Vladimir Chistyukhin, the first deputy chairman of the Central Bank of Russia (CBR), told lawmakers that formal crypto exchange rules have become a top national priority. Speaking before the Federation Council’s Committee on Budget and Financial Markets, he said Russia must “move quickly” to create clear legislation that defines how ruble-to-crypto transactions should operate.
Crypto Payments for International Trade
Chistyukhin emphasized that legalization will help develop international settlements in cryptocurrencies, a sector the Russian government has been trying to expand since the onset of Western sanctions.
Russia’s access to global markets and the SWIFT banking system remains heavily restricted, pushing policymakers to explore crypto as an alternative payment channel for cross-border trade.
Despite this, crypto-based settlements under Russia’s “experimental legal regime” (ELR) have not progressed as expected. Chistyukhin blamed this on both the complexity of international sanctions and the lack of a full regulatory framework for crypto transactions.
He also acknowledged that traditional tools, such as direct correspondent banking accounts, still outperform crypto for foreign payments, but said that a legalized exchange system could close that gap.
A Turning Point for Russia’s Crypto Policy
For years, the Bank of Russia held one of the toughest anti-crypto stances among major economies, insisting that the ruble - including its upcoming digital version - remain the only legal tender. However, since sanctions began following the invasion of Ukraine, Moscow’s position has softened.
In 2023, the central bank allowed limited crypto use in foreign trade under the ELR, but access was restricted to corporate entities and “qualified investors.” Ordinary citizens still face limited legal access to crypto - a situation that has fueled the country’s growing gray market for digital currencies.
Legalization Seen as Strategic Response to Sanctions
Russia’s pivot toward crypto legalization isn’t just economic - it’s strategic. As sanctions isolate its financial system, Moscow increasingly views blockchain-based payments as a way to bypass Western restrictions and maintain global trade activity.
Still, regulators are cautious. Any new law would likely introduce strict oversight, with state-controlled exchanges and mandatory AML/KYC procedures. The plan would effectively legalize crypto exchanges, but within a tightly monitored framework aimed at preserving the ruble’s dominance.
Meanwhile, the Ministry of Finance and Central Bank are drafting joint proposals to regulate crypto use beyond the current ELR limits - a signal that comprehensive national crypto legislation could arrive as early as 2026.

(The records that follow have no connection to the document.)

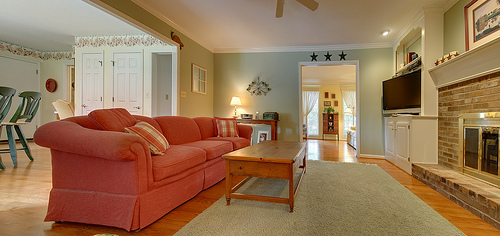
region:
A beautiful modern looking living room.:
[0, 0, 497, 232]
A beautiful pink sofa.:
[30, 105, 250, 230]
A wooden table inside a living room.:
[220, 138, 306, 213]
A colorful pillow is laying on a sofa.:
[123, 118, 168, 154]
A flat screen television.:
[380, 67, 421, 114]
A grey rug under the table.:
[172, 157, 467, 233]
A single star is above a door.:
[335, 48, 347, 60]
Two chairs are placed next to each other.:
[0, 86, 43, 166]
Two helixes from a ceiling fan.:
[272, 0, 319, 19]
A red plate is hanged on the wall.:
[43, 76, 57, 93]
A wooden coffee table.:
[221, 136, 308, 211]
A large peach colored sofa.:
[34, 105, 254, 231]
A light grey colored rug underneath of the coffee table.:
[166, 159, 466, 234]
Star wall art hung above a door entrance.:
[305, 50, 349, 62]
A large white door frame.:
[296, 60, 361, 159]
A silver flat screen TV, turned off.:
[379, 68, 425, 113]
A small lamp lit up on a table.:
[229, 92, 242, 119]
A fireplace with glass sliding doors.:
[457, 114, 498, 183]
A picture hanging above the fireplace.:
[463, 0, 498, 52]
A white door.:
[112, 52, 142, 110]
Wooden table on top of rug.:
[216, 129, 317, 219]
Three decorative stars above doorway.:
[300, 45, 360, 80]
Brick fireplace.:
[433, 92, 497, 192]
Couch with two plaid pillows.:
[34, 105, 241, 230]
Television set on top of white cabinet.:
[372, 70, 429, 157]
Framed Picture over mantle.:
[455, 0, 498, 84]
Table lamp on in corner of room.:
[213, 92, 253, 121]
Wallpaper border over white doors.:
[70, 29, 155, 79]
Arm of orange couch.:
[30, 122, 155, 234]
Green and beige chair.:
[0, 88, 39, 169]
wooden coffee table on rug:
[221, 138, 308, 211]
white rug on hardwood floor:
[170, 160, 470, 235]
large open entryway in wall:
[296, 60, 360, 160]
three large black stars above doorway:
[306, 52, 348, 61]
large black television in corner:
[381, 68, 422, 111]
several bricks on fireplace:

Crackdowns and Contradictions Continue
Despite the central bank’s shift toward legalization, Russia continues to pursue crackdowns on unregulated crypto activity. A recent proposal to criminalize illegal crypto transactions sparked comparisons to Soviet-era currency laws, reigniting fears that the state may still lean toward heavy control.
Yet, with over 20 million Russians using crypto and more than $40 billion held in digital wallets, full prohibition appears increasingly unrealistic. As the crypto underground grows, regulators are now trying to bring it into the light - under their supervision.